● **TASK TO COMPLETE**: Edit the lines from the line with "text 8 straipsnis." up to and including the line with "text „Valstybės institucija, išdavusi", replacing "leidimą" with "sutikimą" and leaving everything else as it is. Output only those lines.

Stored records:
+---+
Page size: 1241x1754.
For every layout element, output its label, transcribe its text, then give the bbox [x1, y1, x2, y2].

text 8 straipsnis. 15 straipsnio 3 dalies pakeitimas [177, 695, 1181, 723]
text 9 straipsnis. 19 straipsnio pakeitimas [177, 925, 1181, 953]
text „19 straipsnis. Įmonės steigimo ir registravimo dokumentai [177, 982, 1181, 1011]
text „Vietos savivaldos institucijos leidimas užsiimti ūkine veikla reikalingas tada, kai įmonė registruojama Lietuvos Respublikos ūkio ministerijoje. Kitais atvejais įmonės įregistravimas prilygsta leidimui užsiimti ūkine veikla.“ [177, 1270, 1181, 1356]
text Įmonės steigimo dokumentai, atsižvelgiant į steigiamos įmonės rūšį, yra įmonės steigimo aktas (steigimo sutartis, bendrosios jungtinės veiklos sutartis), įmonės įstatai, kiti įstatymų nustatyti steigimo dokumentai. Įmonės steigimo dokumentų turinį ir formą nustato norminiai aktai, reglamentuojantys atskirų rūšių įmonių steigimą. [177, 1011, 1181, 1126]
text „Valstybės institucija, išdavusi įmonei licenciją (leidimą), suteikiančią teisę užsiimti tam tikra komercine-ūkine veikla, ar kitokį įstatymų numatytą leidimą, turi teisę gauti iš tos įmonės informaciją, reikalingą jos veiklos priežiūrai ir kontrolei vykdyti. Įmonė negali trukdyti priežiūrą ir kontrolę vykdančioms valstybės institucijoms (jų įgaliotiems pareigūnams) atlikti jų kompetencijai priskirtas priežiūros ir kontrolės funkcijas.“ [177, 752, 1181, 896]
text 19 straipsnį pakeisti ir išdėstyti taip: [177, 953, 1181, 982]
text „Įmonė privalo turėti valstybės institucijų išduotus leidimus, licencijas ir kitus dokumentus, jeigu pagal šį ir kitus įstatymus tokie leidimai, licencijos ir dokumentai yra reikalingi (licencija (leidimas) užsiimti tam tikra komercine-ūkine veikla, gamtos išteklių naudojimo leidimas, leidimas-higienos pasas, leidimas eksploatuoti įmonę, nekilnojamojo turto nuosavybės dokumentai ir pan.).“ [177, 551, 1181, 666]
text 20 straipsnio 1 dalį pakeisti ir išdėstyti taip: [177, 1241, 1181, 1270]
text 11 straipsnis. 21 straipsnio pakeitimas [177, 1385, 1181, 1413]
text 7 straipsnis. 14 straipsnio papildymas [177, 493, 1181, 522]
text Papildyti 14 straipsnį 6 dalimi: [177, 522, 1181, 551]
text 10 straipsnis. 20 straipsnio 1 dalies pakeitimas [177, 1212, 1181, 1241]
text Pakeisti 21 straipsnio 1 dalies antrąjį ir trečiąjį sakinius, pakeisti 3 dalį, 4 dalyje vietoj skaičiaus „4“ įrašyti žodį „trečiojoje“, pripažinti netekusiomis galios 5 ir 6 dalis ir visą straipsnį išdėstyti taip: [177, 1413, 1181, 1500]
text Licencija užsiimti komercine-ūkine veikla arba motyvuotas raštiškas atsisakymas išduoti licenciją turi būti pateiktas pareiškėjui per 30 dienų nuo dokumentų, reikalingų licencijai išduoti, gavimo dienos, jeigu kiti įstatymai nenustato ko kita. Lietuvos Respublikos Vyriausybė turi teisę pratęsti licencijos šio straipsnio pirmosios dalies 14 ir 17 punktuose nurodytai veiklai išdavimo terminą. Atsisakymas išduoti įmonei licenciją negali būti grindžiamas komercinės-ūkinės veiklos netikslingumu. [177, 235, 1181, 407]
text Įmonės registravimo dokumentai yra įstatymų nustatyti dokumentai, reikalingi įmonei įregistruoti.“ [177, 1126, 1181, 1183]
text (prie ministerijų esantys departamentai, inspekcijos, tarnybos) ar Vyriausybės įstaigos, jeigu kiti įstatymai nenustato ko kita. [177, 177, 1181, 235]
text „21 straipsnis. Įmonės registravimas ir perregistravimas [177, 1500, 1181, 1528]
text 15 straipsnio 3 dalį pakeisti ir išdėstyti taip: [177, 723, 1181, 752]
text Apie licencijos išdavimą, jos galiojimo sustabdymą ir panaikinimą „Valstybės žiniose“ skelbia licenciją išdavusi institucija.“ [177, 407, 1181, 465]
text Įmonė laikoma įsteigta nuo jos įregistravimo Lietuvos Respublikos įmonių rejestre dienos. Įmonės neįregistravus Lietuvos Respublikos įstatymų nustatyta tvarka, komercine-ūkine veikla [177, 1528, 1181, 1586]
+---+
● **WORKED ANSWER**:
text 8 straipsnis. 15 straipsnio 3 dalies pakeitimas [177, 695, 1181, 723]
text 9 straipsnis. 19 straipsnio pakeitimas [177, 925, 1181, 953]
text „19 straipsnis. Įmonės steigimo ir registravimo dokumentai [177, 982, 1181, 1011]
text „Vietos savivaldos institucijos leidimas užsiimti ūkine veikla reikalingas tada, kai įmonė registruojama Lietuvos Respublikos ūkio ministerijoje. Kitais atvejais įmonės įregistravimas prilygsta leidimui užsiimti ūkine veikla.“ [177, 1270, 1181, 1356]
text Įmonės steigimo dokumentai, atsižvelgiant į steigiamos įmonės rūšį, yra įmonės steigimo aktas (steigimo sutartis, bendrosios jungtinės veiklos sutartis), įmonės įstatai, kiti įstatymų nustatyti steigimo dokumentai. Įmonės steigimo dokumentų turinį ir formą nustato norminiai aktai, reglamentuojantys atskirų rūšių įmonių steigimą. [177, 1011, 1181, 1126]
text „Valstybės institucija, išdavusi įmonei licenciją (sutikimą), suteikiančią teisę užsiimti tam tikra komercine-ūkine veikla, ar kitokį įstatymų numatytą sutikimą, turi teisę gauti iš tos įmonės informaciją, reikalingą jos veiklos priežiūrai ir kontrolei vykdyti. Įmonė negali trukdyti priežiūrą ir kontrolę vykdančioms valstybės institucijoms (jų įgaliotiems pareigūnams) atlikti jų kompetencijai priskirtas priežiūros ir kontrolės funkcijas.“ [177, 752, 1181, 896]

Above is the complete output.